### Rendered chart images
<<<<
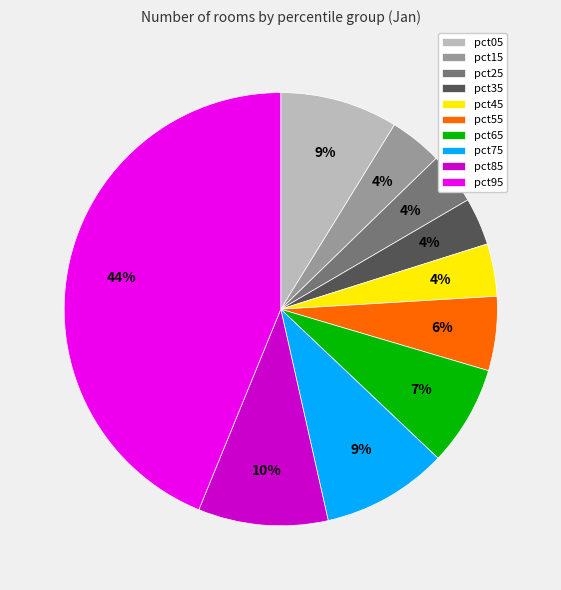

To the nearest percent, what portion does pct15 represent?

4%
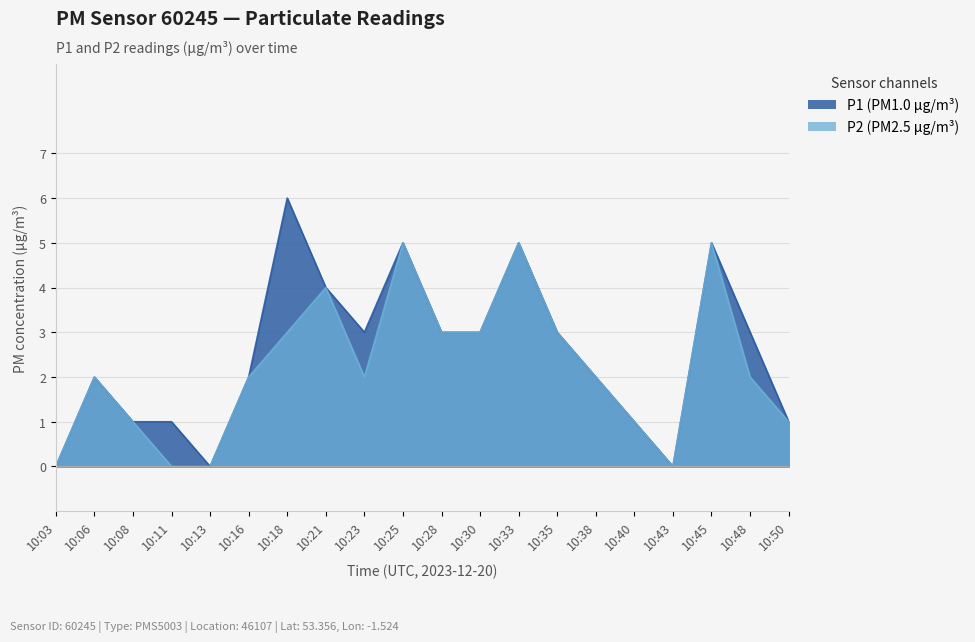

True or false: P2 and P1 cross at least once.

False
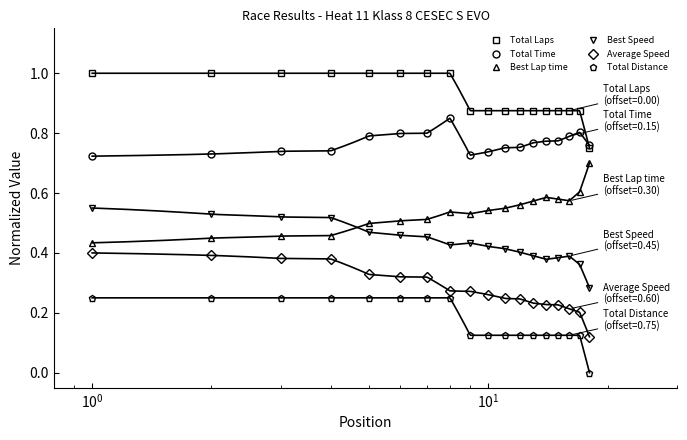

True or false: Average Speed and Best Speed cross at least once.

False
>>>>
### WORK ITEM
Write out every line of the listing above word for word, leaving out the pictures.

### EXERCISE OUTPUT
To the nearest percent, what portion does pct15 represent?

4%

True or false: P2 and P1 cross at least once.

False

True or false: Average Speed and Best Speed cross at least once.

False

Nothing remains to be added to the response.